2.3 KiB
2.3 KiB
LLM System: Evals & Quality (Starter Template)
Last Updated: 2025-12-12
Phase: Phase 0 (Planning)
Status: Draft — finalize in Phase 1
Owner: AI/LLM Lead + Test Engineer
References:
/docs/llm/prompting.md/docs/llm/safety.md
This document defines how you measure LLM quality and prevent regressions.
1. Goals
- Detect prompt/model regressions before production.
- Track accuracy, safety, latency, and cost over time.

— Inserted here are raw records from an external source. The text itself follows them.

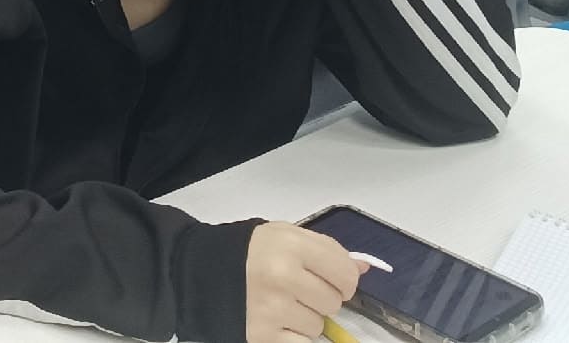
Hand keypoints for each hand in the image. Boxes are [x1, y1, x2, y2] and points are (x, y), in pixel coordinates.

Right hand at [244, 220, 361, 342]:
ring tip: (283, 303)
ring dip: (306, 318)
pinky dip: (294, 336)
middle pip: (334, 302)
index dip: (345, 279)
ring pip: (318, 326)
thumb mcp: (286, 236)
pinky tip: (278, 320)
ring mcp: (272, 308)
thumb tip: (363, 268)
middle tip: (300, 290)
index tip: (334, 280)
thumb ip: (326, 249)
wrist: (205, 271)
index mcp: (291, 245)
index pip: (346, 273)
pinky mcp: (263, 335)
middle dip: (322, 298)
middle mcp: (282, 276)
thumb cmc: (252, 251)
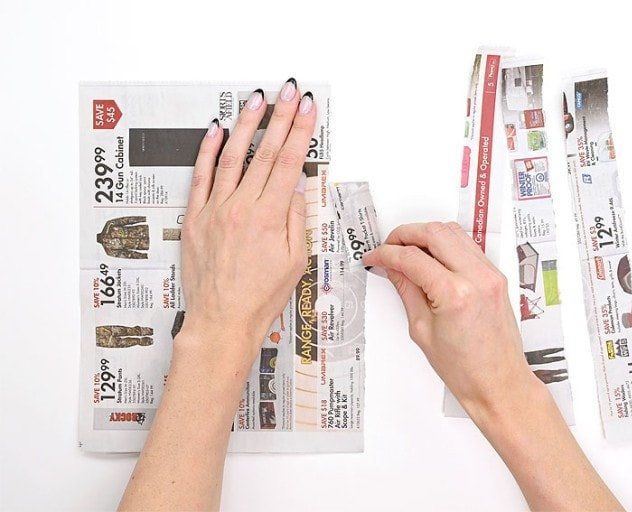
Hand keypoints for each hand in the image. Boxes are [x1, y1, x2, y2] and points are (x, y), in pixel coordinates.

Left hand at [180, 80, 316, 362]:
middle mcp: (241, 207)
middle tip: (289, 91)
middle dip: (280, 118)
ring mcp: (215, 210)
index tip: (308, 108)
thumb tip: (295, 188)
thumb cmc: (260, 297)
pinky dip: (207, 151)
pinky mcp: (195, 218)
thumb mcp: (294, 262)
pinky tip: (216, 130)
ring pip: (231, 157)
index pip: (289, 163)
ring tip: (257, 100)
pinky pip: (200, 177)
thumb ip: (295, 219)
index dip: (301, 132)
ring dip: (246, 125)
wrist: (222, 321)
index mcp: (269, 218)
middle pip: (264, 152)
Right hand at [363, 222, 540, 420]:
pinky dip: (446, 243)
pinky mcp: (496, 276)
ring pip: (453, 231)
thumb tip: (393, 268)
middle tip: (388, 247)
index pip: (412, 258)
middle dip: (405, 234)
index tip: (375, 256)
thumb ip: (406, 290)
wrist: (498, 383)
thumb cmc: (466, 369)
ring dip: (426, 234)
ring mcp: (490, 274)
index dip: (386, 253)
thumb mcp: (422, 330)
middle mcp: (477, 278)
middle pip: (434, 232)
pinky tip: (431, 256)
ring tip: (408, 250)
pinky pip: (467, 245)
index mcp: (455, 294)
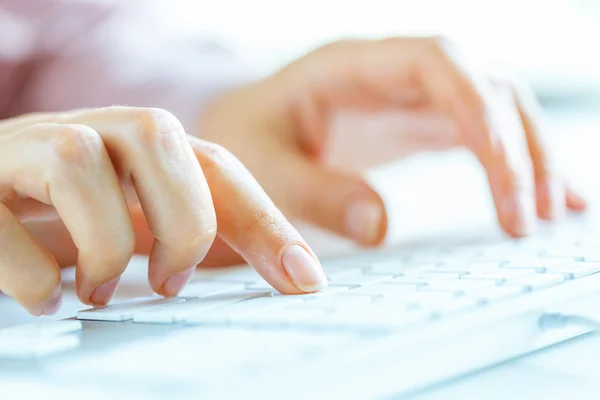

- Provide a repeatable path for improving prompts and RAG.
2. Eval Suite Types
Mix 3 layers depending on archetype:
- Unit evals (offline, deterministic)
- Small golden set, strict expected outputs.
- Integration evals (offline, realistic)
- Full pipeline including retrieval, tools, and post‑processing.
- Online evals (production, controlled)
- Shadow runs, A/B, canary prompts, RUM‑style metrics.
3. Datasets
- Maintain versioned eval datasets with:
- input,
- expected output or rubric,
- metadata (domain, difficulty, edge cases).
- Include adversarial cases:
- prompt injection,
- ambiguous queries,
- long/noisy inputs,
- PII‑rich inputs (to test redaction).
4. Metrics (suggested)
Choose per archetype:
- Task quality: accuracy/F1, exact‑match, rubric score, human preference rate.
- Safety: refusal correctness, policy violations, PII leakage rate.
- Robustness: format‑valid rate, tool‑call correctness, retry rate.
- Performance: p50/p95 latency, tokens in/out, cost per task.
5. Regression Policy
- Every prompt or model change must run evals.
- Define gates:
- no safety regressions,
- quality must improve or stay within tolerance,
- latency/cost budgets respected.
- If a gate fails: block rollout or require explicit override in
RECOMMENDATIONS.md.
6. Human Review Loop
- For tasks without ground truth, use rubric‑based human grading.
- Sample strategy:
- new prompt versions → 100% review on small batch,
- stable versions → periodic audits.
7. Logging for Evals
- Store eval runs with:
- prompt version,
- model/provider version,
- retrieval config version (if used),
- inputs/outputs,
- metrics + artifacts.
8. Open Questions to Lock in Phase 1
- Where datasets live (repo vs storage)?
- Which metrics are hard gates for MVP?
- Online eval strategy (shadow vs A/B) and sample sizes?